Select every line in the rows below that contains the string "context".

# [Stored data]
-------

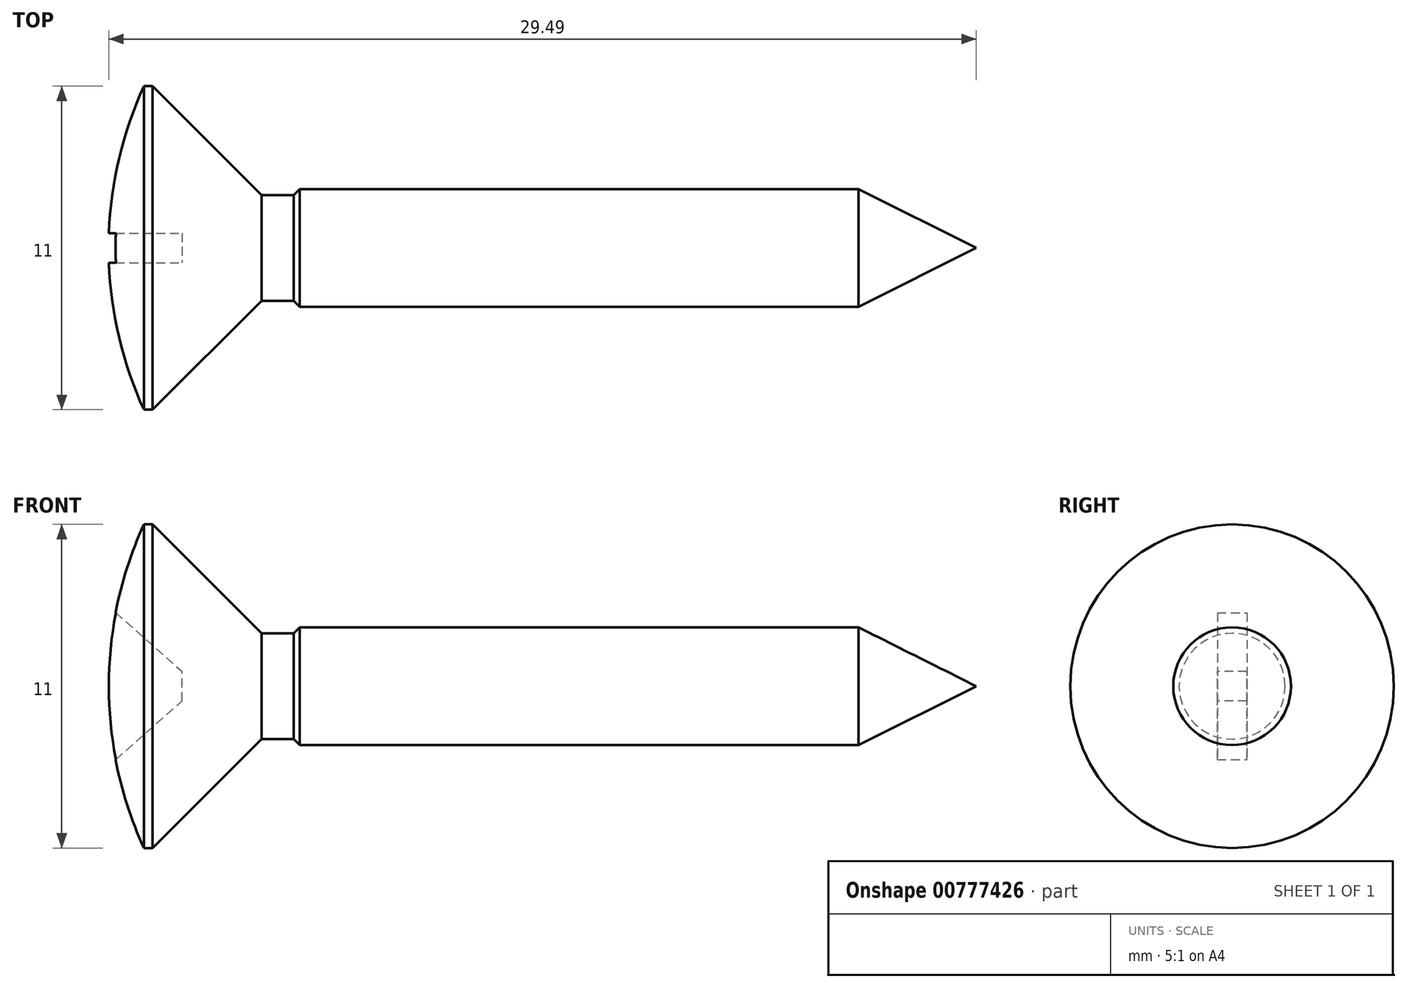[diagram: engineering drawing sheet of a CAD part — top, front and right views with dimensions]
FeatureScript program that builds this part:
annotation { "Feature Type Name" : "Feature", "Feature Type Description" : "" }
export const myFeature = defineFeature(function(context is Context, id is Id, definition is map)
    precondition{}
    {
        {
            var Q0;
            Q0=qCreatedBy(makeId("Front.planeOp"),FACE);
            var sketch = newSketch(context, id + "F0", { "sketchPlane" : qUnion([Q0])});
            skLineSegment(sketch, "E0", {"start": v(24, 2) * mm, "end": v(28, 0) * mm});
            skLineSegment(sketch, "E1", {"start": v(28, 0) * mm, "end": v(-1.5, 0) * mm});
            skLineSegment(sketch, "E2", {"start": v(-1.5, 0) * mm, "end": v(-1.5, 2.23) * mm, "construction": true});
            skLineSegment(sketch, "E3", {"start": v(-0.3, 5.5) * mm, "end": v(0, 5.5) * mm});
            skLineSegment(sketch, "E4", {"start": v(0, 5.5) * mm, "end": v(3.7, 1.8) * mm});
            skLineSegment(sketch, "E5", {"start": v(3.7, 1.8) * mm, "end": v(4.8, 1.8) * mm});
            skLineSegment(sketch, "E6", {"start": v(4.8, 1.8) * mm, "end": v(5, 2) * mm});
            skLineSegment(sketch, "E7", {"start": v(5, 2) * mm, "end": v(24, 2) * mm});
            skArc(sketch, "E8", {"start": v(-0.3, 5.5) * mm, "mid": v(-1.2, 2.81) * mm, "end": v(-1.5, 0) * mm});
            skSolve(sketch);
        }
        {
            var Q0;
            Q0=qSketchRegion(id+"F0",true);
            var Q1;
            Q1=sQuery(id+"F0.wireOp",EDGE,"E1");
            revolve(context, id + "F1", {"surfaceOperationType" : NewSurfaceOperationType.NEW, "entities" : qUnion([Q0]), "axis" : qUnion([Q1]), "revolveType" : RevolveType.FULL});
        }
        {
            var Q0;
            Q0=qCreatedBy(makeId("Front.planeOp"),FACE);
            var sketch = newSketch(context, id + "F2", { "sketchPlane" : qUnion([Q0])});
            skLineSegment(sketch, "E9", {"start": v(-1.5, 2.5) * mm, "end": v(-1.26, 2.5) * mm});
            skLineSegment(sketch, "E10", {"start": v(-1.26, 2.5) * mm, "end": v(1, 0.5) * mm});
            skLineSegment(sketch, "E11", {"start": v(1, 0.5) * mm, "end": v(1, 0) * mm});
            skLineSegment(sketch, "E12", {"start": v(-1.5, 2.5) * mm, "end": v(-1.5, 0) * mm});
            skLineSegment(sketch, "E13.MirrorCS", {"start": v(-1.5, -2.5) * mm, "end": v(-1.5, 0) * mm});
            skLineSegment(sketch, "E14.MirrorCS", {"start": v(-1.5, -2.5) * mm, "end": v(-1.26, -2.5) * mm});
            skLineSegment(sketch, "E15.MirrorCS", {"start": v(-1.26, -2.5) * mm, "end": v(1, -0.5) * mm});
            skLineSegment(sketch, "E16.MirrorCS", {"start": v(1, -0.5) * mm, "end": v(1, 0) * mm});
            skSolve(sketch);
        }
        {
            var Q0;
            Q0=qSketchRegion(id+"F2",true);
            extrude(context, id + "F3", {"entities" : qUnion([Q0]), "operationType" : NewBodyOperationType.REMOVE, "endBound" : BoundingType.SYMMETRIC, "oppositeDirection" : true, "depth" : 1 * mm, "offsetDistance" : 25 * mm});
        }
    });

-------

# [SOLUTION TO THE PROBLEM]
export const myFeature = defineFeature(function(context is Context, id is Id, definition is map)
            var sketch = newSketch(context, id + "F0", { "sketchPlane" : qUnion([Q0])});
            revolve(context, id + "F1", {"surfaceOperationType" : NewSurfaceOperationType.NEW, "entities" : qUnion([Q0]), "axis" : qUnion([Q1]), "revolveType" : RevolveType.FULL});
            var sketch = newSketch(context, id + "F2", { "sketchPlane" : qUnion([Q0])});
            extrude(context, id + "F3", {"entities" : qUnion([Q0]), "operationType" : NewBodyOperationType.REMOVE, "endBound" : BoundingType.SYMMETRIC, "oppositeDirection" : true, "depth" : 1 * mm, "offsetDistance" : 25 * mm});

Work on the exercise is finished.